Dataset records:
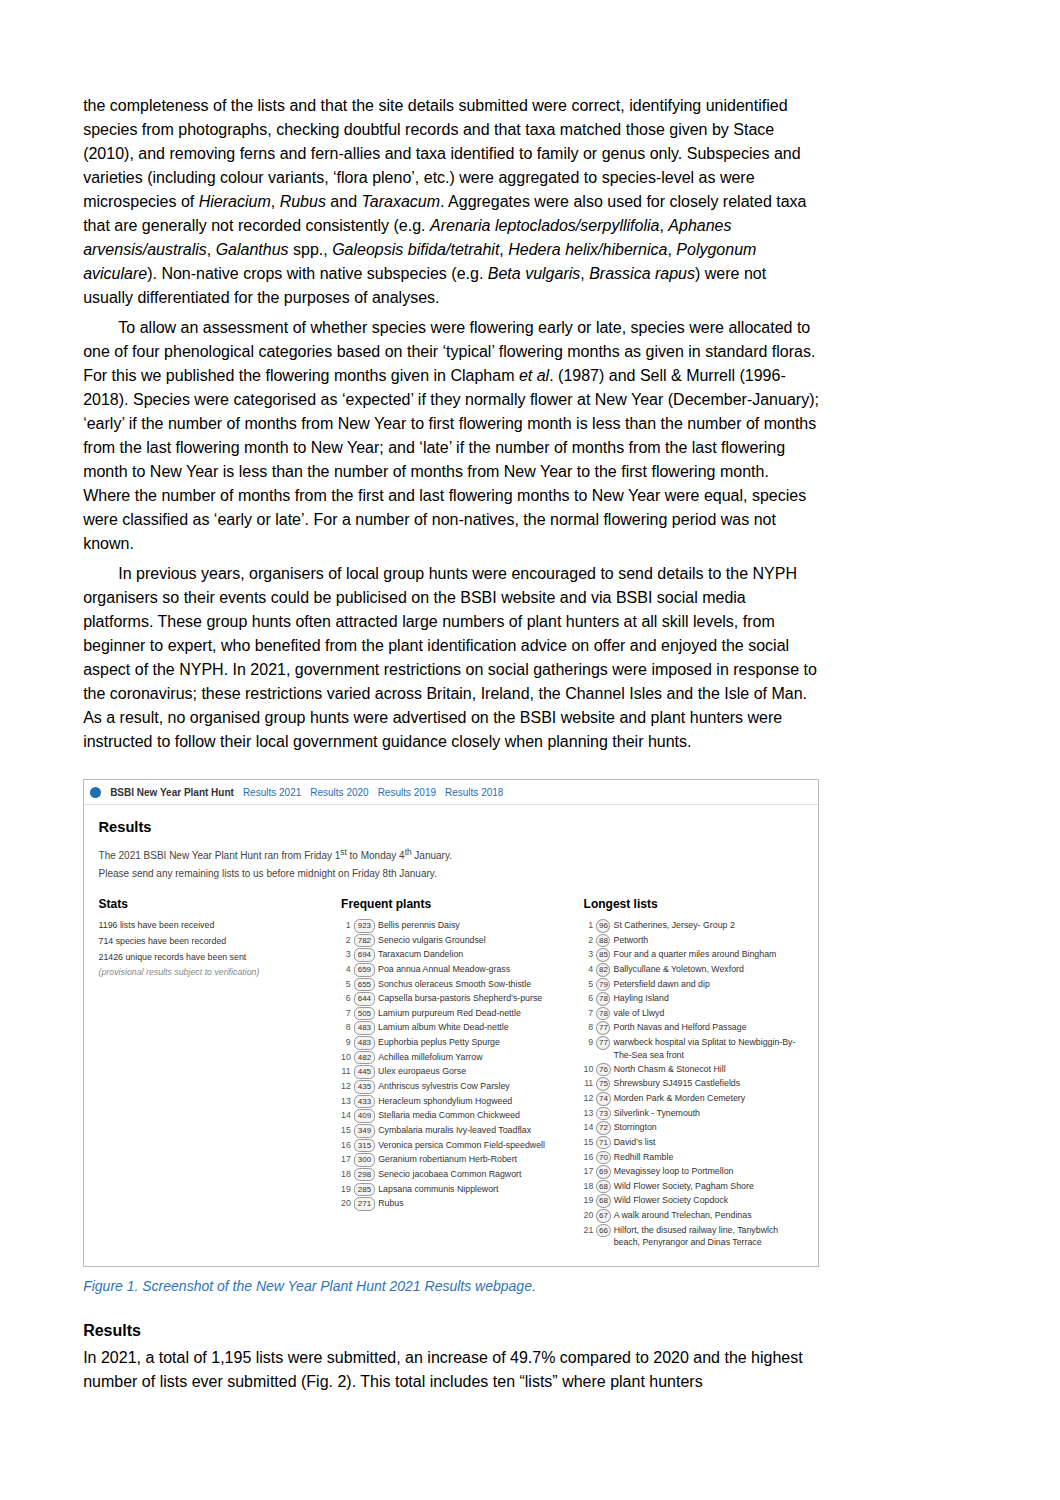the completeness of the lists and that the site details submitted were correct, identifying unidentified species from photographs, checking doubtful records and that taxa matched those given by Stace (2010), and removing ferns and fern-allies and taxa identified to family or genus only. Subspecies and varieties (including colour variants, ‘flora pleno’, etc.) were aggregated to species-level as were microspecies of Hieracium, Rubus and Taraxacum. Aggregates were also used for closely related taxa that are generally not recorded consistently (e.g. Arenaria leptoclados/serpyllifolia, Aphanes arvensis/australis, Galanthus spp., Galeopsis bifida/tetrahit, Hedera helix/hibernica, Polygonum aviculare). Non-native crops with native subspecies (e.g. Beta vulgaris, Brassica rapus) were not usually differentiated for the purposes of analyses.
To allow an assessment of whether species were flowering early or late, species were allocated to one of four phenological categories based on their ‘typical’ flowering months as given in standard floras. For this we published the flowering months given in Clapham et al. (1987) and Sell & Murrell (1996-2018). Species were categorised as ‘expected’ if they normally flower at New Year (December-January); ‘early’ if the number of months from New Year to first flowering month is less than the number of months from the last flowering month to New Year; and ‘late’ if the number of months from the last flowering month to New Year is less than the number of months from New Year to the first flowering month. Where the number of months from the first and last flowering months to New Year were equal, species were classified as ‘early or late’. For a number of non-natives, the normal flowering period was not known.
In previous years, organisers of local group hunts were encouraged to send details to the NYPH organisers so their events could be publicised on the BSBI website and via BSBI social media platforms. These group hunts often attracted large numbers of plant hunters at all skill levels, from beginner to expert, who benefited from the plant identification advice on offer and enjoyed the social aspect of the NYPH. In 2021, government restrictions on social gatherings were imposed in response to the coronavirus; these restrictions varied across Britain, Ireland, the Channel Isles and the Isle of Man. As a result, no organised group hunts were advertised on the BSBI website and plant hunters were instructed to follow their local government guidance closely when planning their hunts.
BSBI New Year Plant Hunt Results 2021 Results 2020 Results 2019 Results 2018
Results
The 2021 BSBI New Year Plant Hunt ran from Friday 1st to Monday 4th January.
Please send any remaining lists to us before midnight on Friday 8th January.
Stats
1196 lists have been received
714 species have been recorded
21426 unique records have been sent
(provisional results subject to verification)
Frequent plants
1923 Bellis perennis Daisy
2782 Senecio vulgaris Groundsel
3694 Taraxacum Dandelion
4659 Poa annua Annual Meadow-grass
5655 Sonchus oleraceus Smooth Sow-thistle
6644 Capsella bursa-pastoris Shepherd’s-purse
7505 Lamium purpureum Red Dead-nettle
8483 Lamium album White Dead-nettle
9483 Euphorbia peplus Petty Spurge
10482 Achillea millefolium Yarrow
11445 Ulex europaeus Gorse
12435 Anthriscus sylvestris Cow Parsley
13433 Heracleum sphondylium Hogweed
14409 Stellaria media Common Chickweed
15349 Cymbalaria muralis Ivy-leaved Toadflax
16315 Veronica persica Common Field-speedwell
17300 Geranium robertianum Herb-Robert
18298 Senecio jacobaea Common Ragwort
19285 Lapsana communis Nipplewort
20271 Rubus
Longest lists
196 St Catherines, Jersey- Group 2
288 Petworth
385 Four and a quarter miles around Bingham
482 Ballycullane & Yoletown, Wexford
579 Petersfield dawn and dip
678 Hayling Island
778 vale of Llwyd
877 Porth Navas and Helford Passage
977 warwbeck hospital via Splitat to Newbiggin-By-The-Sea sea front
1076 North Chasm & Stonecot Hill
1175 Shrewsbury SJ4915 Castlefields
1274 Morden Park & Morden Cemetery
1373 Silverlink - Tynemouth
1472 Storrington
1571 David’s list
1670 Redhill Ramble
1769 Mevagissey loop to Portmellon
1868 Wild Flower Society, Pagham Shore
1968 Wild Flower Society Copdock
2067 A walk around Trelechan, Pendinas
2166 Hilfort, the disused railway line, Tanybwlch beach, Penyrangor and Dinas Terrace
Figure 1. Screenshot of the New Year Plant Hunt 2021 Results webpage.
Results
In 2021, a total of 1,195 lists were submitted, an increase of 49.7% compared to 2020 and the highest number of lists ever submitted (Fig. 2). This total includes ten “lists” where plant hunters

What this task involves:
The expected output is the full material above, unaltered, with pictures removed.

Expected output:
the completeness of the lists and that the site details submitted were correct, identifying unidentified species from photographs, checking doubtful records and that taxa matched those given by Stace (2010), and removing ferns and fern-allies and taxa identified to family or genus only. Subspecies and varieties (including colour variants, ‘flora pleno’, etc.) were aggregated to species-level as were microspecies of Hieracium, Rubus and Taraxacum. Aggregates were also used for closely related taxa that are generally not recorded consistently (e.g. Arenaria leptoclados/serpyllifolia, Aphanes arvensis/australis, Galanthus spp., Galeopsis bifida/tetrahit, Hedera helix/hibernica, Polygonum aviculare). Non-native crops with native subspecies (e.g. Beta vulgaris, Brassica rapus) were not usually differentiated for the purposes of analyses.
To allow an assessment of whether species were flowering early or late, species were allocated to one of four phenological categories based on their ‘typical’ flowering months as given in standard floras. For this we published the flowering months given in Clapham et al. (1987) and Sell & Murrell (1996-2018). Species were categorised as ‘expected’ if they normally flower at New Year (December-January); ‘early’ if the number of months from New Year to first flowering month is less than the number of months from the last flowering month to New Year; and ‘late’ if the number of months from the last flowering month to New Year is less than the number of months from New Year to the first flowering month. Where the number of months from the first and last flowering months to New Year were equal, species were classified as ‘early or late’. For a number of non-natives, the normal flowering period was not known.
In previous years, organisers of local group hunts were encouraged to send details to the NYPH organisers so their events could be publicised on the BSBI website and via BSBI social media platforms. These group hunts often attracted large numbers of plant hunters at all skill levels, from beginner to expert, who benefited from the plant identification advice on offer and enjoyed the social aspect of the NYPH. In 2021, government restrictions on social gatherings were imposed in response to the coronavirus; these restrictions varied across Britain, Ireland, the Channel Isles and the Isle of Man. As a result, no organised group hunts were advertised on the BSBI website and plant hunters were instructed to follow their local government guidance closely when planning their hunts.
BSBI New Year Plant Hunt Results 2021 Results 2020 Results 2019 Results 2018
Results
The 2021 BSBI New Year Plant Hunt ran from Friday 1st to Monday 4th January.
Please send any remaining lists to us before midnight on Friday 8th January.
Stats
1196 lists have been received
714 species have been recorded
21426 unique records have been sent
(provisional results subject to verification)
Frequent plants
1923 Bellis perennis Daisy
2782 Senecio vulgaris Groundsel
3694 Taraxacum Dandelion
4659 Poa annua Annual Meadow-grass
5655 Sonchus oleraceus Smooth Sow-thistle
6644 Capsella bursa-pastoris Shepherd’s-purse
7505 Lamium purpureum Red Dead-nettle
8483 Lamium album White Dead-nettle
9483 Euphorbia peplus Petty Spurge
10482 Achillea millefolium Yarrow
11445 Ulex europaeus Gorse
12435 Anthriscus sylvestris Cow Parsley
13433 Heracleum sphondylium Hogweed
14409 Stellaria media Common Chickweed
15349 Cymbalaria muralis Ivy-leaved Toadflax
16315 Veronica persica Common Field-speedwell
17300 Geranium robertianum Herb-Robert
18298 Senecio jacobaea Common Ragwort
19285 Lapsana communis Nipplewort
20271 Rubus
Longest lists
196 St Catherines, Jersey- Group 2
288 Petworth
385 Four and a quarter miles around Bingham
482 Ballycullane & Yoletown, Wexford
579 Petersfield dawn and dip
678 Hayling Island
778 vale of Llwyd
877 Porth Navas and Helford Passage
977 warwbeck hospital via Splitat to Newbiggin-By-The-Sea sea front
1076 North Chasm & Stonecot Hill
1175 Shrewsbury SJ4915 Castlefields
1274 Morden Park & Morden Cemetery
1373 Silverlink - Tynemouth
1472 Storrington
1571 David’s list
1670 Redhill Ramble
1769 Mevagissey loop to Portmellon
1868 Wild Flower Society, Pagham Shore
1968 Wild Flower Society Copdock
2067 A walk around Trelechan, Pendinas
2166 Hilfort, the disused railway line, Tanybwlch beach, Penyrangor and Dinas Terrace
Figure 1. Screenshot of the New Year Plant Hunt 2021 Results webpage.
Results
In 2021, a total of 1,195 lists were submitted, an increase of 49.7% compared to 2020 and the highest number of lists ever submitted (Fig. 2). This total includes ten “lists” where plant hunters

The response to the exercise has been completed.